While Baxter has other star-collaborations on his cv. ‘The Light Of Other Days’ (2000) is cover-credited to Baxter with Arthur C Clarke, but also carries a dedication to Bob Shaw, from whom the title is derived, as well as its concept of ‘slow glass’. The novel carries the same kind of wistful requiem for the discontinued Space Race as in ‘The Long Earth’ which laments how ‘we could have been out there, applying to join the galactic federation, not slashing and burning our way across endless copies of the same old planet.’ There’s also humour, but whether this comes from the plotline sketched out by Arthur C Clarke, or the solid textual fleshing-out of that plot by Baxter is uncertain. Britain exits the European Union, separates from Scotland, then ‘in 2019 England, with Wales, ceded Northern Ireland to Eire, packed the Royals off to Australia – where they were still welcome, and had become the fifty-second state of the United States of America.’ There are also holographic Beatles in a kind of overplayed retro-sixties nostalgia. Maybe this is the kind of teasingly provocative playfulness that might appeal to a Terry Pratchett readership?

At the novel’s focus there’s an investigative journalist called Kate Manzoni, and tele-evangelist Billybob Meeks taking advantage of an interactive virtual-reality heaven. There’s an extinction planet-sized Wormwood on collision course with Earth (Wormwood is a literal translation of the Russian Chernobyl), as global warming disrupts weather patterns. But it’s the OurWorld media corporation of Hiram Patterson (aka Hirdamani Patel) who sets up wormhole-technology as datapipe terminals. First their WormCam scanners abolish privacy in ways that Wikileaks could never envisage, then they extend out to glimpse the worlds of near star systems, and ultimately peek around the corners of time. History is revealed as a directionless patchwork of chance, opportunism, fabrication, confabulation and lie. ‘The human memory is not a passive recorder but a tool in the construction of the self, so history has never been a simple record of the past, but a means of shaping peoples.’

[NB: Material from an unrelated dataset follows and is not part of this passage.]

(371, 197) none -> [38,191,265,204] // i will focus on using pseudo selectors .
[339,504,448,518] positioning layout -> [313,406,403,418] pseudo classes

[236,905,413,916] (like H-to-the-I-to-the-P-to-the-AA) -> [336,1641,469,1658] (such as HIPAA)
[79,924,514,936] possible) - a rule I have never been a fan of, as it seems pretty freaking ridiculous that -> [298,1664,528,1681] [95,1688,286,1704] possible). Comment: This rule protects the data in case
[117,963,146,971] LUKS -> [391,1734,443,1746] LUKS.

There’s a ‘depressing truth’ surrounding Elvis Presley, a revelation concerning Abraham Lincoln’s sexuality, Davy Crockett was a ‘self-manufactured myth’, and Betsy Ross did not design the Stars & Stripes flag. There were no Area 51 UFO’s. And despite stripping away the supernatural add-ons, Chapter 21 – ‘Behold The Man’, is kinder to the Jesus-myth than the 1969 Michael Moorcock novel (or the 1966 ‘New Worlds’ novella) from which it takes its name. The world adapts to constant surveillance either by using SmartShroud invisibility cloaks, or linking into an ‘internet of minds’. Those using worm-vision to reach the stars, as far as the Trifid Nebulae, or back down the DNA-trail to the very dawn of microbial life on Earth – and the bizarre revealed civilisation that preceded it, are named Stapledons, in a further SF reference to visionary writer Olaf Stapledon. It’s a sprawling, sometimes unsatisfying novel, alive with gimmicky techno-ideas that might belong to Clarke, and the long-range breadth of spectacle typical of both writers.

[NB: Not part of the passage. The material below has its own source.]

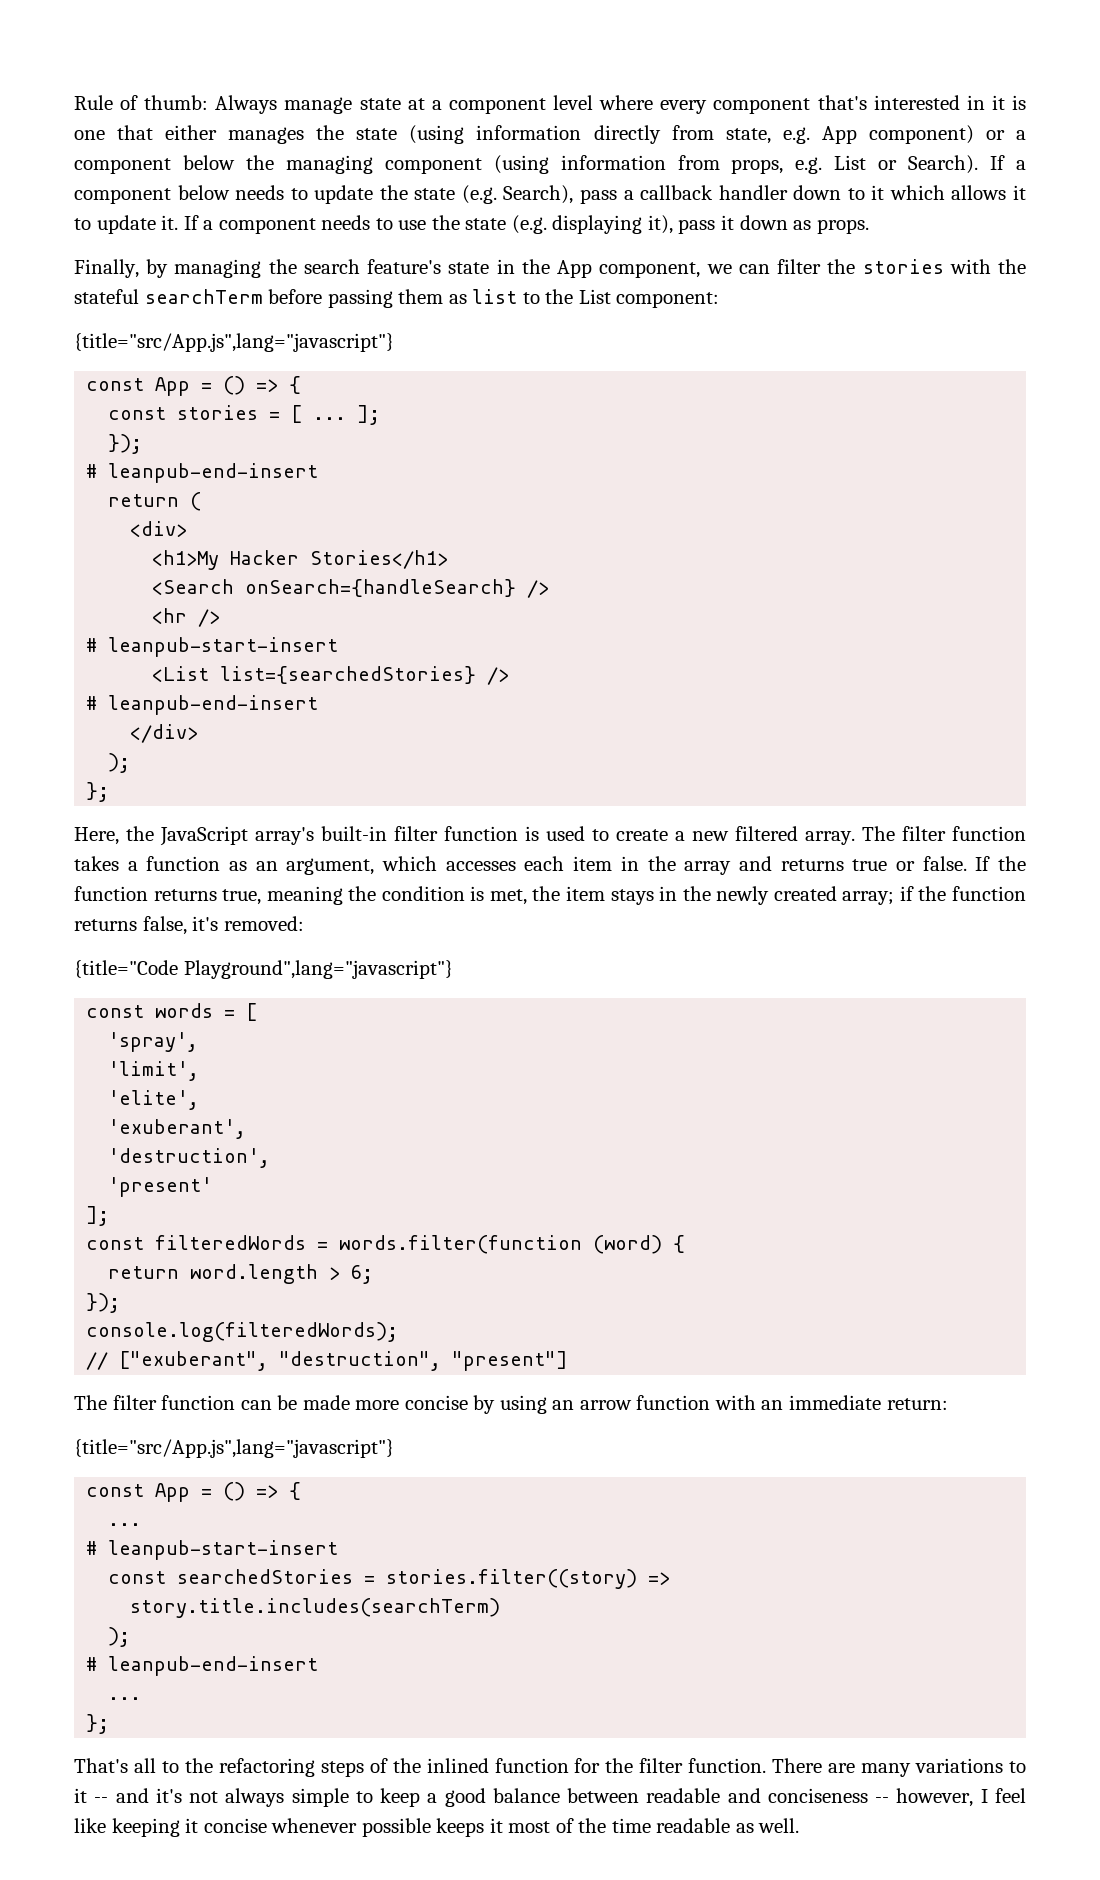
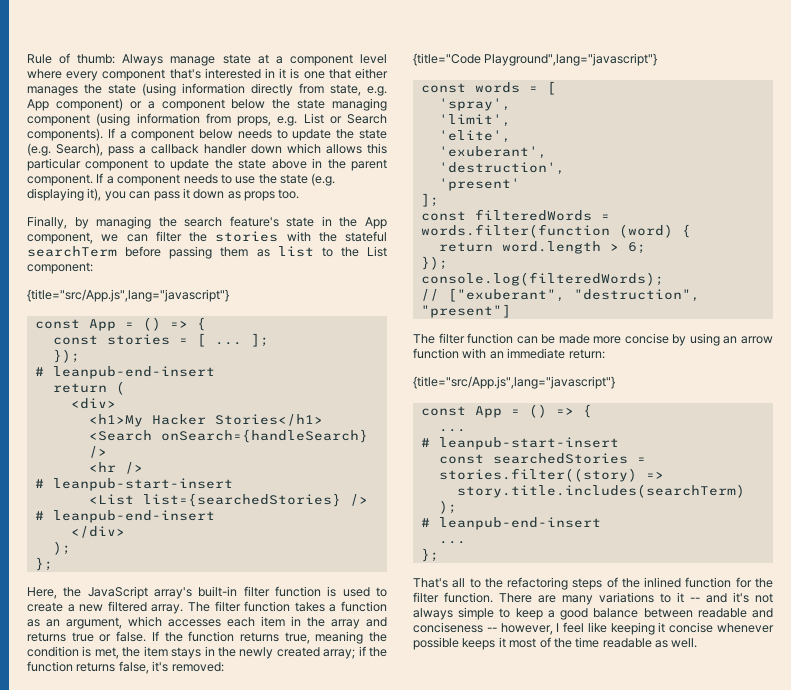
(274, 162) none -> [297,99,326,109] state
[908,155,979,174] Search). -> [347,114,387,124] [27,128,103,141] Search components).
[847,185,1026,200] [74,215,179,234] to it which allows it to update it. -> [286,143,387,154] [27,158,388,171] [27,174,93,186] which allows this particular component to update the state above in the parent component.
(673, 224) none -> [104,191,151,201] you can
[816,219,869,234] props. -> [244,189,300,201] props too.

It’s not Baxter’s only collaboration with the SF master. In fact there’s a trilogy of novels dealing with the temporal ‘discontinuity’ – ‘Time’s Eye’ (2003), ‘Sunstorm’ (2005), and ‘Firstborn’ (2008) in which alien meddling has transfigured Earth into a patchwork of colliding history, with Alexander the Great facing off the Mongol hordes of Ghenghis Khan, and Rudyard Kipling on the NW Frontier startled by encounters with a primitive humanoid and 21st-century helicopter-gunships. Intended as a counterpart to the ‘2001: A Space Odyssey’ project, this is very much ‘Time’s Odyssey’.

Meanwhile the Terry Pratchett joint project continues with ‘The Long War’ (2013), which is set a tumultuous decade after its progenitor. Joshua and Lobsang are now caught up in new crises as fleets of world-stepping airships travel the Long Earths, the trolls become restless with their human interactions, and a new America – renamed ‘Valhalla’ is emerging to challenge the hegemony of datum-Earth. While the authorship is still as debatable. It’s that Lennon-McCartney thing.